In this short note we address some of the issues a party to cross-border agreement might consider when drafting a dispute resolution clause.
Arbitration is not a court
International arbitration has been around for quite some time, but at times it strikes us odd how business people and even lawyers misunderstand some of arbitration’s basic concepts.
It goes without saying, arbitration is not a “court” and it does not have a permanent location, unless parties choose one or it is set by default under certain rules. We say this because in agreements we see reference to “arbitration court”. If we can understand that arbitration is not a “court” (at least in the sense we have all used to it), that would certainly open a way for us to understand the flexible and contract nature of this dispute resolution mechanism.
In our practice the confusion between arbitration and court have led to negative consequences (“negative” depends on a party’s position). One is being uncertain whether you want your dispute being handled via arbitration or in court. The 1958 New York Arbitration Convention says that a court, when looking at a claim, must refer the dispute to arbitration, if the parties have agreed on arbitration, provided, among other things, the agreement is not “inoperative or incapable of being performed”. A lot depends on local laws and court practices, but if a party confuses the court as to the exact choice of dispute resolution mechanism (arbitration vs court), the court might as well just consider arbitration agreement useless.
Location of Dispute Resolution
Obviously, parties can agree on the place of arbitration – that is the physical location where hearings would take place, or jurisdiction of foreign court. To be sure, many jurisdictions allow parties to agree on jurisdiction of foreign courts in cross-border transactions. For instance, in a contract between a party from Azerbaijan and UK, parties may agree to submit their disputes to jurisdiction of Azerbaijani courts.
Often the issue comes up as to where dispute resolution would take place. There are number of factors (and not just one) parties must consider before they choose the dispute resolution venue. A UK company might think English courts are more effective, and therefore, they better choose English courts. Alternatively, arbitration is better than courts in Azerbaijan, so better choose arbitration in London. But these are not always effective for a company.
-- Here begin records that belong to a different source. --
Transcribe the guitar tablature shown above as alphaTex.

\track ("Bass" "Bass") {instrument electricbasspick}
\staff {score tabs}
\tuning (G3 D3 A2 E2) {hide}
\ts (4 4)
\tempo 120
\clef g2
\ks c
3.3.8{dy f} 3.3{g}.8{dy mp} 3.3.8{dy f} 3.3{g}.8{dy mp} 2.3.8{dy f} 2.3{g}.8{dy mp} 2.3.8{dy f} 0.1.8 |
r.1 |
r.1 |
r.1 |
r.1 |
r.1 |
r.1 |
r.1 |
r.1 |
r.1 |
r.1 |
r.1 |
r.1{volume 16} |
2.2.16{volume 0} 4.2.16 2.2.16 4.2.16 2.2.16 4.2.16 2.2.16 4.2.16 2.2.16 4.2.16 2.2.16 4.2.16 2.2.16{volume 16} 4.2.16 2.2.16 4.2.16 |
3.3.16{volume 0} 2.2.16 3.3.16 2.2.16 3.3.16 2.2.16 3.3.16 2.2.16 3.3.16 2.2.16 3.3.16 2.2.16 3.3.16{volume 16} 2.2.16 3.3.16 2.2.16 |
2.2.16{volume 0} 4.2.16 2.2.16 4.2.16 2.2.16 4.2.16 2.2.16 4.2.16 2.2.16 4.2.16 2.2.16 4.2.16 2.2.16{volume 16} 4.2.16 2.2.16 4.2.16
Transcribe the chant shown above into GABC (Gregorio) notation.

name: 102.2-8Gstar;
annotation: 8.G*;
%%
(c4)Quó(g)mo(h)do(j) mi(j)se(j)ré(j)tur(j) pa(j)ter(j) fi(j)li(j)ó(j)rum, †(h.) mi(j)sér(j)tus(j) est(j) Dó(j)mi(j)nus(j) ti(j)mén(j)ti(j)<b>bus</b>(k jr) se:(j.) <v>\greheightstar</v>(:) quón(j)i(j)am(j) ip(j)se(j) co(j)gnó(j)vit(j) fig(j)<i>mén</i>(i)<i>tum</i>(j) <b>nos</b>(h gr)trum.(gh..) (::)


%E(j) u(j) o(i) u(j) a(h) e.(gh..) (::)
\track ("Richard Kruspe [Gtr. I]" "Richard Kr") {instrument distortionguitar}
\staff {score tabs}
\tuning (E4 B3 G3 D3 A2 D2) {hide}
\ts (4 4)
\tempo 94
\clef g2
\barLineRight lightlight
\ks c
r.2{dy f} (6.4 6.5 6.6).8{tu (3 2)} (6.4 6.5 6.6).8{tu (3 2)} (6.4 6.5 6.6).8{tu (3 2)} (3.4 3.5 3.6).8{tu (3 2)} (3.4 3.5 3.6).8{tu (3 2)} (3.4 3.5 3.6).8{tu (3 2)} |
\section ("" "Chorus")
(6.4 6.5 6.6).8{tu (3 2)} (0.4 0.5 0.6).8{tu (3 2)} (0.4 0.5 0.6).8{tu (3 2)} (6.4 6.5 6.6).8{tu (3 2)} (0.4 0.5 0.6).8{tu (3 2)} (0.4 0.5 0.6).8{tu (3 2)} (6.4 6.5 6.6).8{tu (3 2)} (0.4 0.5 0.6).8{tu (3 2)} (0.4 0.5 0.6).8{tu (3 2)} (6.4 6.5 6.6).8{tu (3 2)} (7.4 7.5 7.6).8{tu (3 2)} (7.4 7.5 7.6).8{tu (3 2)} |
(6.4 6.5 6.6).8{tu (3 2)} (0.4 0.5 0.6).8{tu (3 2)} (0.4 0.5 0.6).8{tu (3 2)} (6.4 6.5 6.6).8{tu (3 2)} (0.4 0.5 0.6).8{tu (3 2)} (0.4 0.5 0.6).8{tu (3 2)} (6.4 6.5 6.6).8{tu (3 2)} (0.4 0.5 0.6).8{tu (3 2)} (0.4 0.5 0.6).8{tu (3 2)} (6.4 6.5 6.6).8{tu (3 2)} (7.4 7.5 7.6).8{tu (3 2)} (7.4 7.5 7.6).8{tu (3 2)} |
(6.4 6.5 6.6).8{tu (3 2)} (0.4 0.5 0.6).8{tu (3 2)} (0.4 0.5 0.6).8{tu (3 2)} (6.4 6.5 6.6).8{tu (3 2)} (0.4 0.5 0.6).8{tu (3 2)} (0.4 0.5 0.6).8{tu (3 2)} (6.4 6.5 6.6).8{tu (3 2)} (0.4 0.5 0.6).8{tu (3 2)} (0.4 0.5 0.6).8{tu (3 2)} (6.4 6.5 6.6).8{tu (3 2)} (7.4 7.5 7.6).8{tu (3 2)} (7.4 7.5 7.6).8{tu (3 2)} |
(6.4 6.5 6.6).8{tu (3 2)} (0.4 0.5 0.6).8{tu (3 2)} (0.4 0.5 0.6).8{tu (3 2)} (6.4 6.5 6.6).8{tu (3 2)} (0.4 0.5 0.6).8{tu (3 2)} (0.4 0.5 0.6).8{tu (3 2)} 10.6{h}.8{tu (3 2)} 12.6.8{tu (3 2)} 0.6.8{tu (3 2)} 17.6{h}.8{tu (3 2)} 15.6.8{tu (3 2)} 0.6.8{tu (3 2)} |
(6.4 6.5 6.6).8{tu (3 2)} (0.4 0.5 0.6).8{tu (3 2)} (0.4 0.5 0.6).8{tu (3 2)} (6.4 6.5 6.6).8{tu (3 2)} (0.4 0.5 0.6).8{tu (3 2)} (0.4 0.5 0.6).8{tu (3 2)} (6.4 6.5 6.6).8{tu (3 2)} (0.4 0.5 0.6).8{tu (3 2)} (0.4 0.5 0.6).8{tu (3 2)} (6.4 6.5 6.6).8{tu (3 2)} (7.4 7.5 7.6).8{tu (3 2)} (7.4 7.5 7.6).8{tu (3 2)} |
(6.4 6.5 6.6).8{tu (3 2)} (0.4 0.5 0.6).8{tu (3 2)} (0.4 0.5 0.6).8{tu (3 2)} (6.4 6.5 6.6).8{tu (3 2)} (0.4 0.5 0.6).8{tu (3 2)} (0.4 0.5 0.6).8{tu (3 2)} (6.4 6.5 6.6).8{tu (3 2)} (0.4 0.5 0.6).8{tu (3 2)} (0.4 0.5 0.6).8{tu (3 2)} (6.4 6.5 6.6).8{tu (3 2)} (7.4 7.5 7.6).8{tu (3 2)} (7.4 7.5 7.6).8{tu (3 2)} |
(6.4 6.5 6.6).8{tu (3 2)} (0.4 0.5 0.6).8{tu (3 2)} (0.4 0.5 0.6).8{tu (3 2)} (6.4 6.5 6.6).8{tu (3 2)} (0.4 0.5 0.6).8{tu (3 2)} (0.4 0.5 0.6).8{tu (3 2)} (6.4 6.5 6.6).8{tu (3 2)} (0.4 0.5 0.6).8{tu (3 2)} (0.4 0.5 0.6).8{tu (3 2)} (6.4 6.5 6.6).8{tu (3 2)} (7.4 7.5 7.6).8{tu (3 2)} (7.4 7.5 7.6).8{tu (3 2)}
We believe, at least in the context of Azerbaijan, in cases where the amount of dispute is less likely be significant, it is better to choose jurisdiction of courts where would-be defendant’s (respondent’s) assets are. It is usually much cheaper and more effective to enforce court decision against the defendant’s assets. This is partly because after a plaintiff obtains a court decision (or decision of a foreign arbiter), that decision must be enforced. In some countries enforcement of foreign court judgments or even arbitral awards could be a complicated and expensive process.
Arbitration is usually not cheap, so you want to go for arbitration in cases where amount of claim is likely be significant.